◆ Exercise objective
Return each row's naming lines word for word, from kingdom through common name, and leave out the pictures.

Extracted records
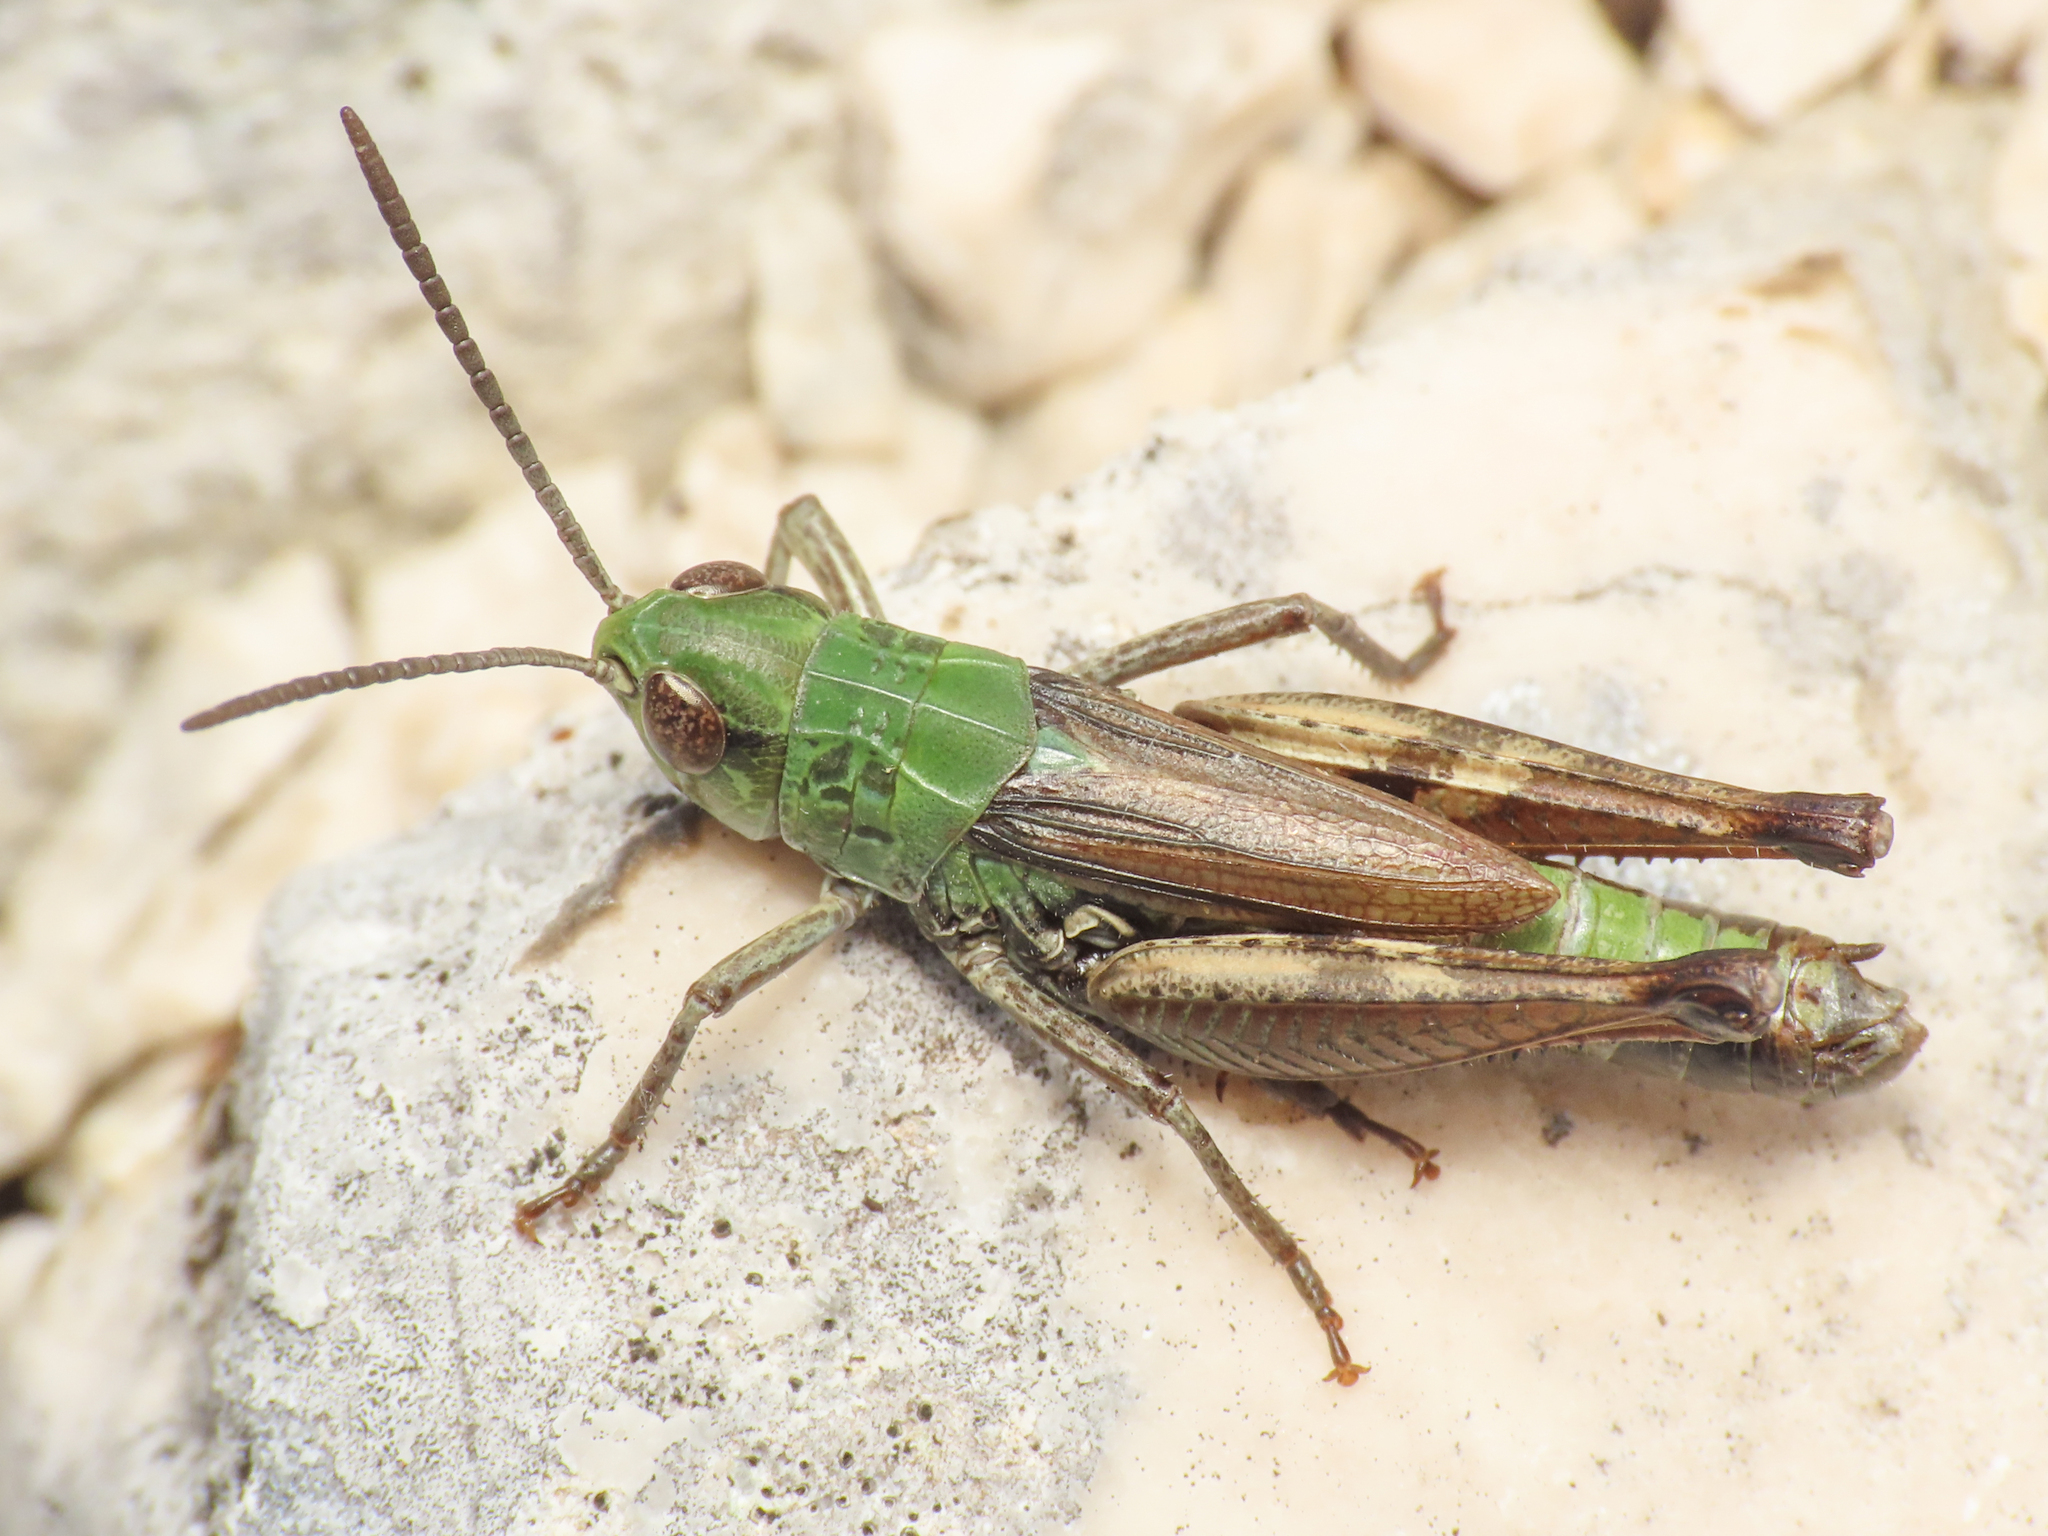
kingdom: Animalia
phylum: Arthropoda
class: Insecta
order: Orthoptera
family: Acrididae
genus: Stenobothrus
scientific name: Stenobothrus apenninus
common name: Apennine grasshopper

◆ Reply
kingdom: Animalia
phylum: Arthropoda
class: Insecta
order: Orthoptera
family: Acrididae
genus: Stenobothrus
scientific name: Stenobothrus apenninus
common name: Apennine grasshopper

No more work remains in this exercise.